Quanto ao Conselho Municipal de Meio Ambiente (COMAM), houve um enfraquecimento da participação democrática das entidades, a partir de 2017. Em meados daquele ano, o então Secretário da SMAMS elaborou, de forma unilateral, um edital que excluía a representação das entidades ambientalistas no Conselho, de forma autônoma, via Apedema, o que ocorria, anteriormente, há mais de 20 anos. Esta situação se aprofundou, a partir de 2020, incluindo sorteio, em vez de uma eleição, no caso da existência de mais de entidades por vagas.

Quanto ao tema climático, a prefeitura de Porto Alegre contratou uma ONG internacional de nome ICLEI, que recebe recursos como consultoria, para elaboração de um Plano de Mudança Climático que é irreal para uma cidade que facilita a ocupação urbana por parte de grandes condomínios de classes alta e média sobre as áreas naturais e rurais da zona sul e leste, destrói áreas verdes, fragiliza o transporte coletivo público, promove aumento de consumo desnecessário de energia elétrica (Figura 11) o que implica em mais liberação de gases de efeito estufa, como exemplo em painéis luminosos, e também de propagandas que induzem maior consumo dispensável, incrementando a poluição visual. Isso tudo, justamente, na recente capital da calamidade climática mundial.

Figura  11. A prefeitura de Porto Alegre promove que sejam espalhadas milhares de totens luminosos na cidade, refletindo o esbanjamento de energia elétrica e o consumo, que resulta na crescente liberação de Gases de Efeito Estufa, justamente na capital da calamidade climática do mundo, ocorrida em maio de 2024 (Fotos Paulo Brack). 

3. A retomada da resistência e das lutas de entidades e movimentos para a interromper o processo e transformar a cidade em empreendimentos de negócios

Há muita história de construção de políticas ambientais em Porto Alegre, com base nas mobilizações da sociedade e no período de 16 anos da Administração Popular. Deve-se barrar as muitas iniciativas de parte dos governos neoliberais em destruir conquistas socioambientais.

A calamidade climática-ambiental que destruiu lares e condições de vida ainda mais precarizadas pela enchente em Porto Alegre é resultado do abandono do sistema de proteção às cheias (comportas emperradas no muro da Mauá, casa de bombas de drenagem com vários danos de falta de manutenção, diques fragilizados, et.). Existe uma responsabilidade evidente de uma administração municipal no agravamento desta calamidade que, pela lógica do “Estado Mínimo”, esfacelou o serviço público e privilegiou empresas que visam ao lucro acima de tudo.

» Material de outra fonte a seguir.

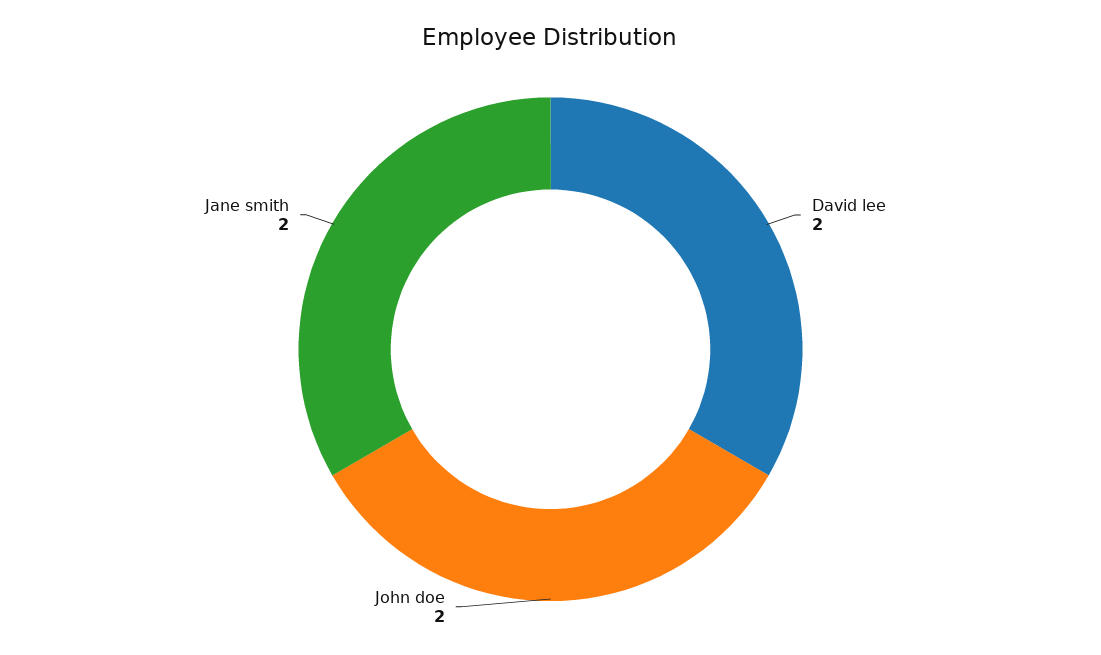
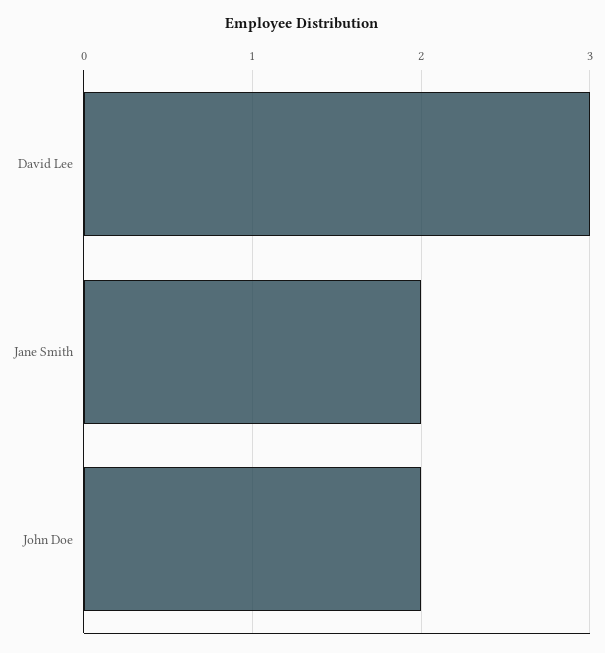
David lee: 2 -> 3

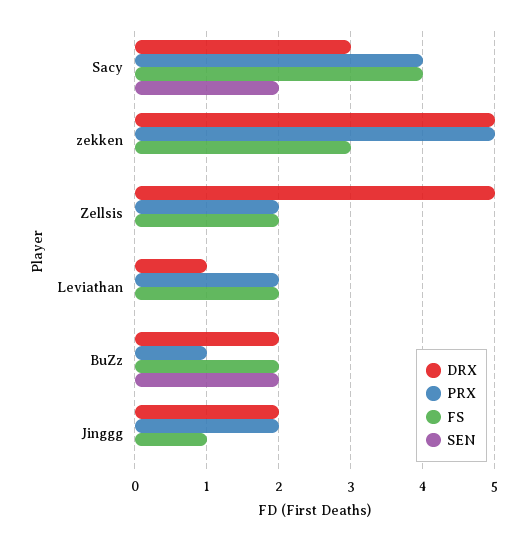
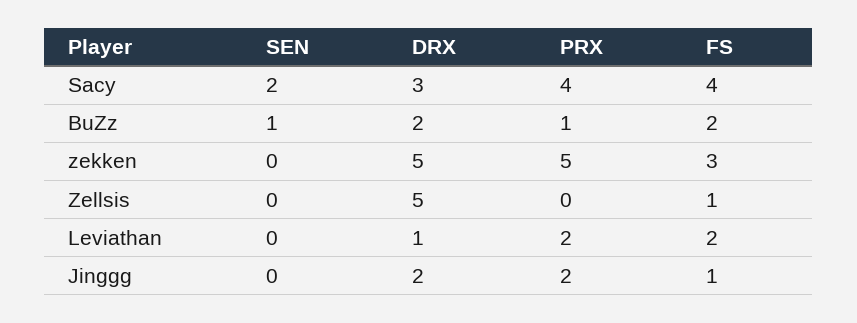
PRX, Zellsis: 2 -> 0
FS, Zellsis: 2 -> 1
SEN, BuZz: 2 -> 1

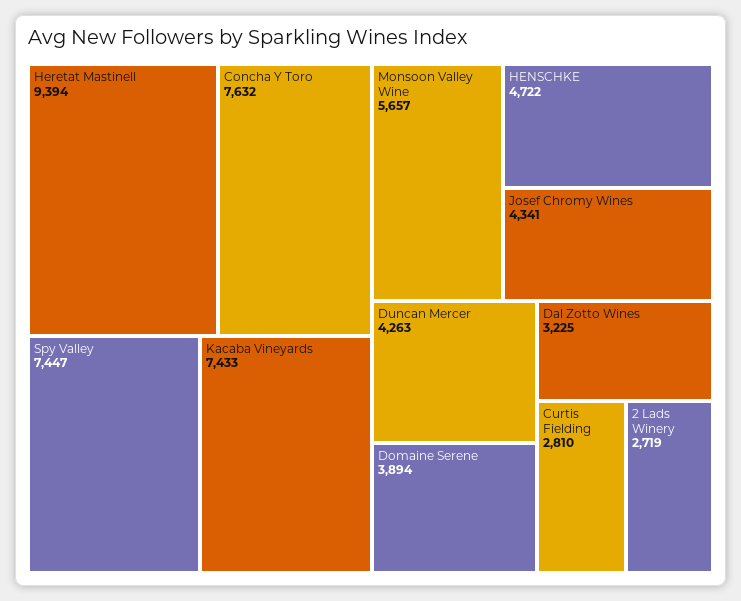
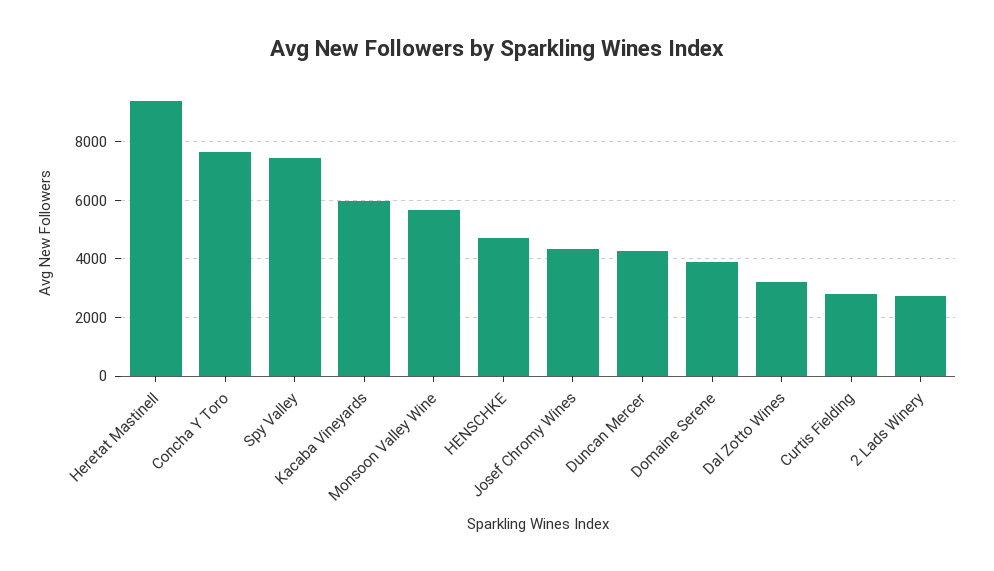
Kacaba Vineyards: 7433 -> 6000

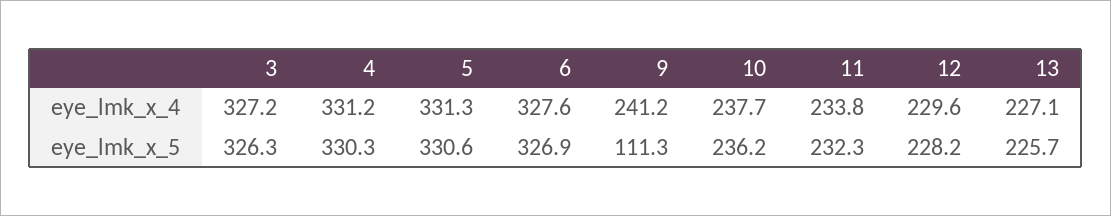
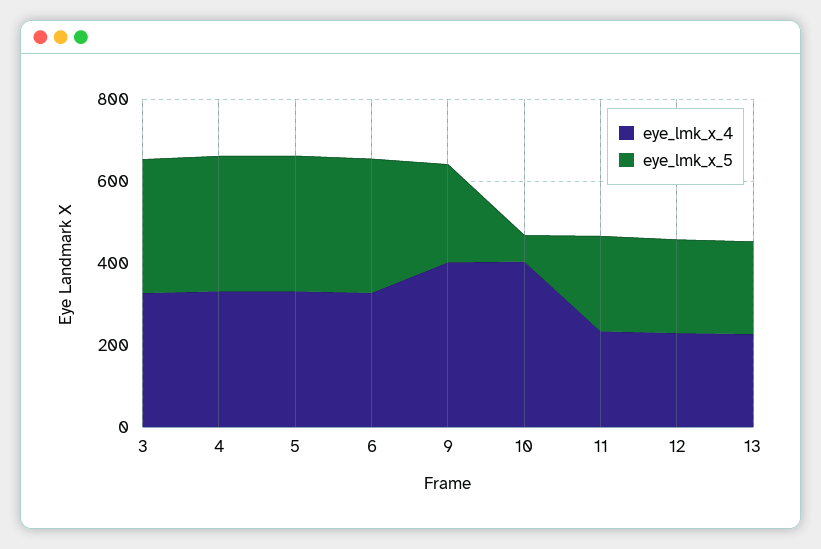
eye_lmk_x_4, 9: 241.2 -> 400
eye_lmk_x_4, 10: 237.7 -> 400
eye_lmk_x_5, 9: 111.3 -> 250
eye_lmk_x_5, 10: 236.2 -> 50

Apesar do contexto de retrocessos, o ambientalismo se renova em nossa cidade, com movimentos vivos em vários cantos. O momento das eleições de outubro de 2024 constitui-se em uma das grandes oportunidades, sem dúvida a mais importante, para a reflexão e a busca do restabelecimento de políticas ambientais de reconstrução de estruturas e ações mais perenes para as garantias socioambientais, já asseguradas pela Constituição Federal de 1988.

Estamos neste movimento há décadas e nos sentimos na responsabilidade de contribuir para esclarecer o histórico dos processos atuais para a mudança de cenário, para melhor, em prol da natureza e da qualidade de vida da maioria da população de Porto Alegre.